_EXERCISE GOAL_
Repeat the records below exactly, from the first line through the line containing "varje fosterbarn hålla", and leave out any pictures.

_SUPPLIED DATA_
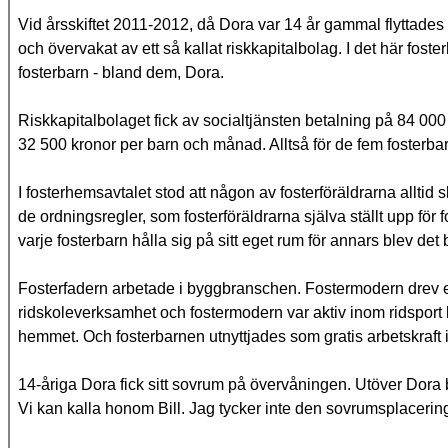
Vid årsskiftet 2011-2012, då Dora var 14 år gammal flyttades h
och övervakat av ett så kallat riskkapitalbolag. I det här fos
fosterbarn - bland dem, Dora.
Riskkapitalbolaget fick av socialtjänsten betalning på 84 00
32 500 kronor per barn och månad. Alltså för de fem fosterba
I fosterhemsavtalet stod att någon av fosterföräldrarna alltid sk
de ordningsregler, som fosterföräldrarna själva ställt upp för
varje fosterbarn hålla sig på sitt eget rum för annars blev det
Fosterfadern arbetade i byggbranschen. Fostermodern drev 
ridskoleverksamhet och fostermodern var aktiv inom ridsport 
hemmet. Och fosterbarnen utnyttjades som gratis arbetskraft i 
14-åriga Dora fick sitt sovrum på övervåningen. Utöver Dora b
Vi kan kalla honom Bill. Jag tycker inte den sovrumsplacerin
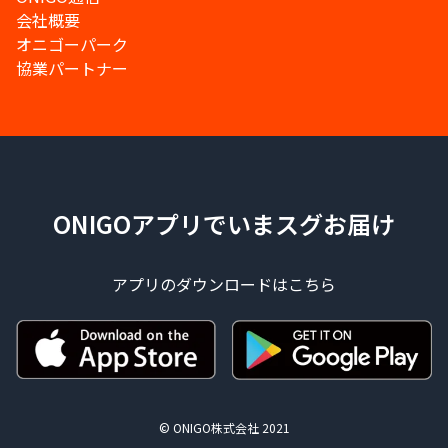
会社概要
オニゴーパーク
協業パートナー
ONIGOアプリでいまスグお届け
アプリのダウンロードはこちら
© ONIGO株式会社 2021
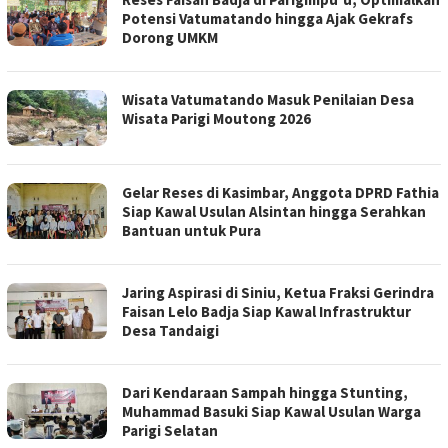
Potensi Vatumatando hingga Ajak Gekrafs
Dorong UMKM
Wisata Vatumatando Masuk Penilaian Desa
Wisata Parigi Moutong 2026
Gelar Reses di Kasimbar, Anggota DPRD Fathia
Siap Kawal Usulan Alsintan hingga Serahkan
Bantuan untuk Pura
Jaring Aspirasi di Siniu, Ketua Fraksi Gerindra
Faisan Lelo Badja Siap Kawal Infrastruktur
Desa Tandaigi
Dari Kendaraan Sampah hingga Stunting,
Muhammad Basuki Siap Kawal Usulan Warga
Parigi Selatan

_ANSWER TO THE EXERCISE_
Vid årsskiftet 2011-2012, då Dora var 14 år gammal flyttades h
och övervakat av ett så kallat riskkapitalbolag. I det här fos
fosterbarn - bland dem, Dora.
Riskkapitalbolaget fick av socialtjänsten betalning på 84 00
32 500 kronor per barn och månad. Alltså för de fem fosterba
I fosterhemsavtalet stod att någon av fosterföräldrarna alltid sk
de ordningsregler, som fosterföräldrarna själva ställt upp för
varje fosterbarn hålla sig på sitt eget rum för annars blev det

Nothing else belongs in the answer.